The reason for this has much to do with inner-Roman Catholic politics; in the 1960s there were outbreaks of clerical disobedience especially in Europe, and the idea of renewing vows of loyalty to the bishop was taken up to address them. Apart from the fact that priests attended the Chrism Mass to receive the oils anyway, and were hence available for this ceremony, the connection has been built on the problematic idea that, as Pope John Paul II put in his Holy Thursday letter of 1997, clerical participants were gathering "round your bishop to commemorate with joy the institution of the priesthood in the Church." That is, Maundy or Holy Thursday is seen as much or more the founding of the ministerial priesthood as of the Eucharist. Some may find this astounding. I will merely say this is not a view all Anglicans will entertain.

It is doubly unfortunate then that the real purpose of the rite is often obscured, and what was originally a celebration for the whole Church with the bishop, not for the clergy alone or specifically, has become a sort of clerical love-in.

Anglicans could do this better, by going back to the roots of the liturgy and the meaning of the oils used for catechumens, for the sick, and at baptism. Some dioceses have extended the renewal of vows at the Chrism Eucharist to include deacons and lay ministers. This is attractive, but pre-empts the renewal of baptismal vows at the Easter vigil, which is the more important exercise (even for priests!).

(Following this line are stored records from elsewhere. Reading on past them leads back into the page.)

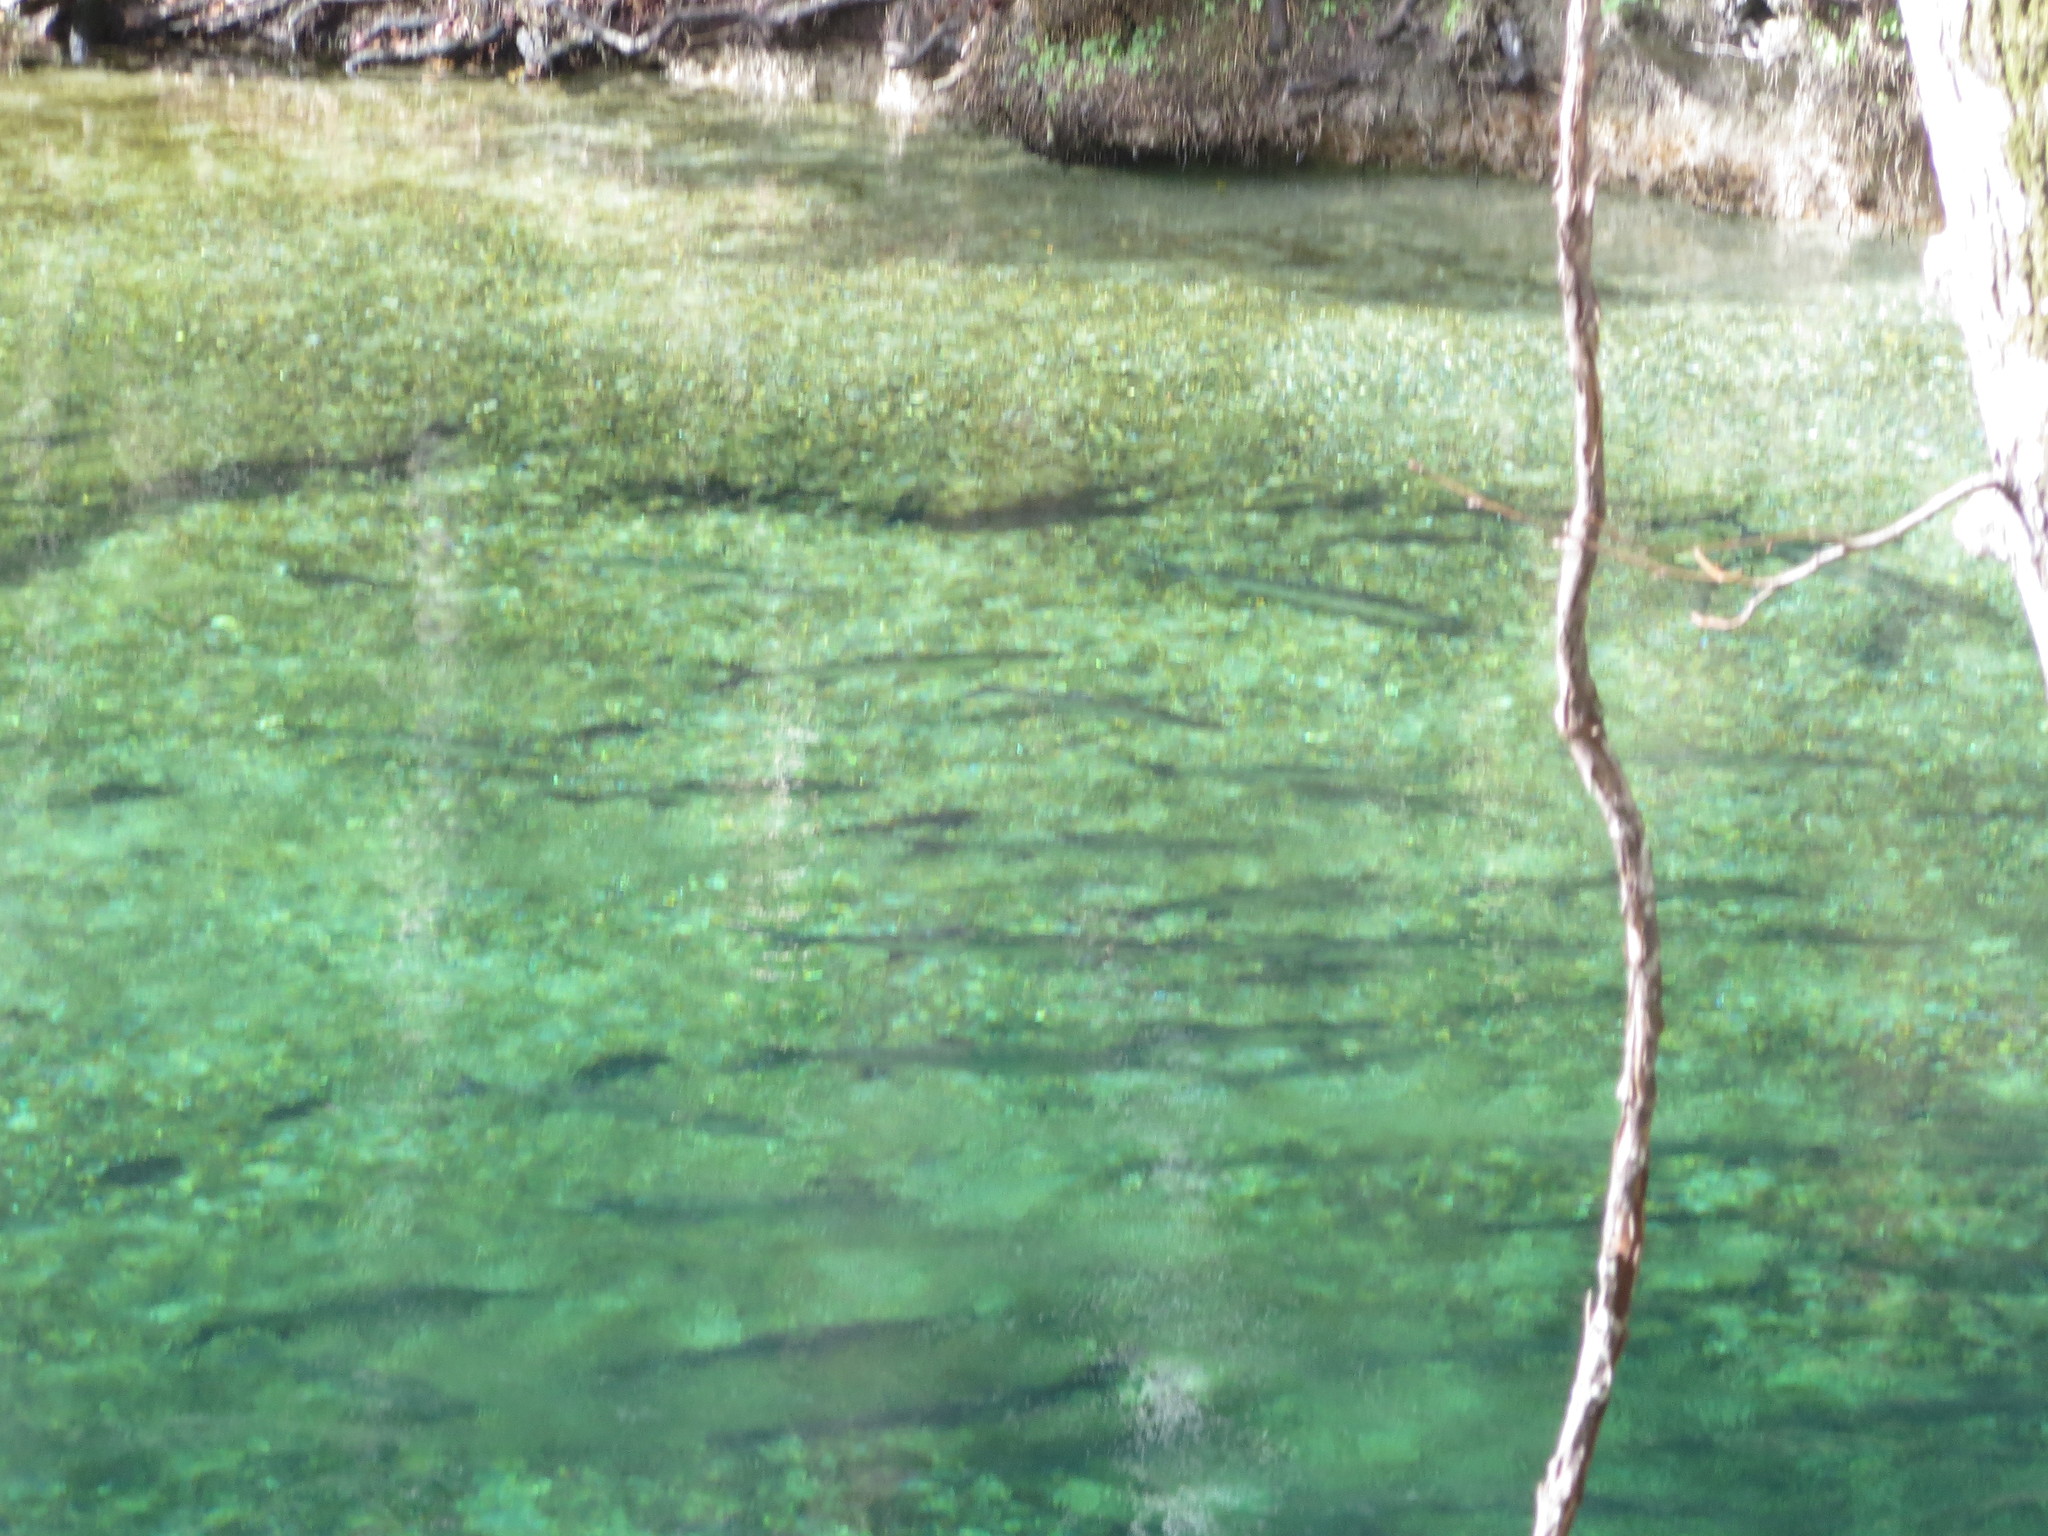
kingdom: Animalia
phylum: Chordata
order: Elopiformes
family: Megalopidae
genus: Megalops
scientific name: Megalops atlanticus
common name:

More defensible might be a focus on specific ministries, lay and ordained, associated with the oils, and hence interpreting the newer aspect of the celebration through the older. The bishop might invite hospital chaplains and visitors, catechists and educators, to participate in this communal preparation of the oils which symbolize the formation and the healing of the Christian Church as a whole.

It might be too ambitious to suggest that the renewal of ordination vows be removed, but if it is included then this element should at least be handled more carefully as part of the whole Church's ministry and mission.